“Hoje” é filme inusual no cenário de longas que recuperam período da ditadura militar no Brasil

Produção da diretora Tata Amaral, com Denise Fraga e César Troncoso, retrata o passado a partir do presente

César Troncoso e Denise Fraga em “Hoje”, de Tata Amaral. Trio participa de debate esta noite no CineBancários – Foto: H20 Filmes / Divulgação

 

No Brasil, mais do que nos vizinhos ao sul, a ditadura militar segue sendo um fantasma não exorcizado. Fonte inesgotável para a boa ficção realizada no país (Cara ou Coroa, de 2012, é um exemplo recente), o período volta como referência de um filme inusual nesse cenário. Hoje, que estreia nesta sexta no Espaço Itaú e no CineBancários, é uma rara produção ficcional a olhar o passado mantendo o foco no presente.

– Talvez seja a primeira a vislumbrar o regime, como o título diz, hoje, e não a partir de um flashback que reconstitui o que aconteceu à época – diz a diretora Tata Amaral.

Ao lado dos atores Denise Fraga e César Troncoso, ela estará no CineBancários para comentar a sessão das 19h30min. Atendeu a ZH por telefone, em meio à correria do lançamento, um dia após a pré-estreia de São Paulo e um dia antes da do Rio – o longa venceu o Festival de Brasília de 2011 e já foi debatido em Porto Alegre, no Festival de Verão de 2012.

O roteiro tem a mão do decano da crítica Jean-Claude Bernardet, a partir do livroProva Contrária, de Fernando Bonassi. Ambos foram parceiros de Tata no ótimo Um Céu de Estrelas (1996) e no nem tão bom Através da Janela (2000), dois dramas, assim como Hoje, rodados num espaço fechado a partir das tensões que envolvem um par de personagens – o que Bernardet chamou de “dramaturgia concentrada”.

– Gosto de explorar o desenvolvimento dos conflitos a partir de algo mínimo, de puxar o fio dramático de um simples fiapo – explica a diretora. – Vejo na obra do Fernando (Bonassi) algo propício a isso.

A trama de Hoje se passa num único dia, quando uma mulher (papel de Denise Fraga) se muda para um apartamento no centro de São Paulo. Ela e o companheiro (o uruguaio Troncoso, de O Banheiro do Papa) eram militantes políticos. Ele foi assassinado pelos agentes do governo, crime reconhecido com a promulgação de uma lei, em 1995, que dá como mortos os presos pelo regime que desapareceram sob custódia entre 1961 e 1979 e concede uma indenização aos seus familiares. É com o dinheiro dessa indenização que ela compra o imóvel. E, culpada, passa a ver o fantasma do homem – e a interagir com ele – na nova casa.

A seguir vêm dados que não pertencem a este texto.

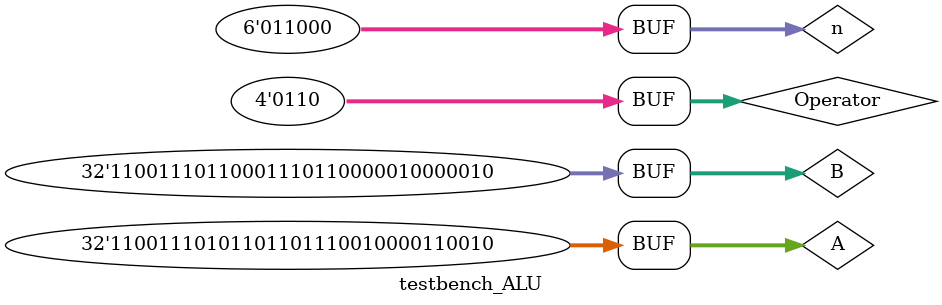
<source format=v>
module testbench_ALU();
    reg [31:0] A, B;
	reg [3:0] Operator;
	reg [5:0] n;
    wire [31:0] Result;
 
    alu U1 (.A(A),.B(B),.Operator(Operator),.n(n),.Result(Result));
    
    initial
	begin

		A = 32'b01100111000010000101000110000110;
		B = 32'b01010101101101111101010011000111;
		n=6'd32;
		Operator=4'b0000;
		#100
					  
			 
		A = 32'b10111110001010111011010011111100;
		B = 32'b00011011000000001100100110100001;
		n=6'd3;
		Operator=4'b0001;
		#100 
					  
			 
		A = 32'b10011101111100111011011000111001;
		B = 32'b01010000111001001001110000010100;
		n=6'd0;
		Operator=4'b0010;
		#100 
			 
		A = 32'b00100001101110001001100011010101;
		B = 32'b10101000100111110111101001011101;
		n=6'd1;
		Operator=4'b0011;
		#100 
					  
			 
		A = 32'b00110101101110110010000111000100;
		B = 32'b10001011010100000001100000110111;
		n=6'd4;
		Operator=4'b0100;
		#100 
					  
			 
		A = 32'b10001011100111001011101111010101;
		B = 32'b10011010010100010001111100000000;
		n=6'd13;
		Operator=4'b0101;
		#100 
					  
			 
		A = 32'b10100101000011101110000101100111;
		B = 32'b10010100111100111110010000001000;
		n=6'd9;
		Operator=4'b0110;
		#100 
					  
			 
		A = 32'b00101011100001011000110011000101;
		B = 32'b11010010010011100000010111100111;
		n=6'd12;
		Operator=4'b0111;
		#100
					  
			 
		A = 32'b10110101100101101100110010100010;
		B = 32'b00000101000111000101000101010110;
		n=6'd9;
		Operator=4'b1000;
		#100
					  
			 
		A = 32'b11110011011100101100111000010010;
		B = 32'b01111010011010100110010001100010;
		n=6'd18;
		Operator=4'b1001;
		#100 
					  
			 
		A = 32'b10000010101101100010100110100101;
		B = 32'b00101001000011110010110100110101;
		n=6'd3;
		Operator=4'b1010;
		#100 
					  
			 
		A = 32'b10101000101010101101100011101001;
		B = 32'b10110010010100100001011011101100;
		n=6'd1;
		Operator=4'b0000;
		#100 
					  
			 
		A = 32'b00010100001101011010101100110111;
		B = 32'b11000011011000011000010100111000;
		n=6'd13;
		Operator=4'b0001;
		#100 
					  
			 
		A = 32'b10010100010010101011111100011000;
		B = 32'b00101101110010100111001010010101;
		n=6'd22;
		Operator=4'b0010;
		#100 
					  
			 
		A = 32'b11101101001100010100010001010001;
		B = 32'b11110101100101101010111111001110;
		n=6'd9;
		Operator=4'b0011;
		#100 
					  
			 
		A = 32'b11100011101110100000001010010111;
		B = 32'b01001101111000110101110000101110;
		n=6'd15;
		Operator=4'b0100;
		#100
					  
			 
		A = 32'b01001010000001100110000111001111;
		B = 32'b01011011100010000110001100010001;
		n=6'd21;
		Operator=4'b0101;
		#100 
					  
			 
		A = 32'b01110000010010111110111110100110;
		B = 32'b11110010000110000111011110110001;
		n=6'd3;
		Operator=4'b0110;
		#100
			 
		A = 32'b00100010101001011010010111101000;
		B = 32'b00010010100100101010110100000100;
		n=6'd4;
        Operator=4'b0111;		
		#100
					  
			 
		A = 32'b10111110100101001001111000100100;
		B = 32'b01011111100010010000001010110000;
		n=6'd16;
		Operator=4'b1000;
		#100
					  
			 
		A = 32'b11011001100110010100110011010011;
		B = 32'b10100111111110100100100000011101;
		n=6'd6;
		Operator=4'b1001;
		#100 
					  
			 
		A = 32'b10111010000100001100101000111110;
		B = 32'b11001011001101010110110010110100;
		n=6'd15;
		Operator=4'b1010;
		#100
					  
			 
		A = 32'b01100110101000001110100111010101;
		B = 32'b10111111001010000100111110101101;
		n=6'd10;
		Operator=4'b0000;
		#100 
					  
			 
		A = 32'b01110011011010001011101101010010;
		B = 32'b01100010111011000000010000011011;
		n=6'd3;
		Operator=4'b0001;
		#100 
			 
		A = 32'b11110000100111101110010110101101;
		B = 32'b11010110111011011010001001110011;
		n=6'd9;
		Operator=4'b0010;
		#100
					  
			 
		A = 32'b10101101101111001111010001101110;
		B = 32'b10001001011001011011110111011000;
		n=6'd26;
		Operator=4'b0011;
		#100 
					  
			 
		A = 32'b11111001111000011110001101100011;
		B = 32'b11101011101000110011100100001011;
		n=6'd9;
		Operator=4'b0100;
		#100 
					  
			 
		A = 32'b00100110010101110001110000000110;
		B = 32'b00010010111100001001110111010011;
		n=6'd2;
		Operator=4'b0101;
		#100 
			 
		A = 32'b01001111110100000010011000111111;
		B = 32'b10100000101011010111001111110100;
		n=6'd3;
		Operator=4'b0110;
		#100 
			 
		A = 32'b01100000011010000001111110001111;
		B = 32'b00101100110100100010111011100001;
		n=6'd6;
		Operator=4'b0111;
		#100 
					  
			 
		A = 32'b00101011101001010001110111011100;
		B = 32'b10101101110000111000100010011111;
		n=6'd5;
		Operator=4'b1000;
		#100 
					  
			 
		A = 32'b11101010110010000111011011001010;
		B = 32'b11001111011101110010110000000010;
		n=6'd2;
		Operator=4'b1001;
		#100 
					  
			 
		A = 32'b01101010011101000001010001100001;
		B = 32'b01100110101010100101011001010001;
		n=6'd4;
		Operator=4'b1010;
		#100 

					  
			 
		A = 32'b00111101010101111101010100101110;
		B = 32'b10101101011100011111001100110011;
		n=6'd8;
		Operator=4'b0000;
		#100 
					  
			 
		A = 32'b01010111111100001000011101010100;
		B = 32'b11100001110101101111100000001110;
		n=6'd12;
		Operator=4'b0001;
		#100 
					  
			 
		A = 32'b11001100010000100111101010000111;
		B = 32'b00101110010011110010100110011000;
		n=6'd7;
		Operator=4'b0010;
		#100
					  
			 
		A = 32'b10010000001011000001001000011010;
		B = 32'b00111001111011011110100000011001;
		n=6'd4;
		Operator=4'b0011;
		#100 
					  
			 
		A = 32'b01001010110010101010001100111000;
		B = 32'b01011101001001111011000111100011;
		n=6'd2;
		Operator=4'b0100;
		#100 
					  
			 
		A = 32'b11011011110100001101000011110001;
		B = 32'b00011101111101001010101011111100;
		n=6'd14;
		Operator=4'b0101;
		#100
					  
			 
		A = 32'b11001110101101101110010000110010;
		B = 32'b11001110110001110110000010000010;
		n=6'd24;
		Operator=4'b0110;
		
					  
			 
	
end 
endmodule
</source>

Os diálogos entre eles têm um ar de acerto de contas, que culmina com a leitura de documentos relativos ao caso, numa bela sequência em que seus rostos são encobertos por projeções de imagens da época. “E se eu voltasse?”, ele pergunta, de maneira retórica, sabendo que sua presença, ali, é uma ilusão. “Você teria de devolver o apartamento.” O silêncio dela é revelador – de que o tempo passou e o trauma foi superado, mas de um jeito torto e mais dolorido do que poderia ter sido.

Diz Tata Amaral:

– Temos de falar mais sobre o período. No Brasil, diferentemente do Chile e da Argentina, onde torturadores pagam por seus crimes, escondemos nossos problemas embaixo do tapete. É um erro. Se hoje aceitamos a violência oficial e os abusos policiais, não é por acaso. Enquanto falamos, alguém está sendo coagido, torturado ou mesmo assassinado em um beco.

Hoje é muito atual. Pertinente, contundente e, além de tudo, emocionante.

Hoje
De Tata Amaral.
Com Denise Fraga, César Troncoso e João Baldasserini.
Drama, Brasil, 2011. Duração: 87 minutos. Classificação: 12 anos.
Estreia nesta sexta-feira no Espaço Itaú e no CineBancários (que sediará sessão comentada com diretora e elenco, às 19h30min).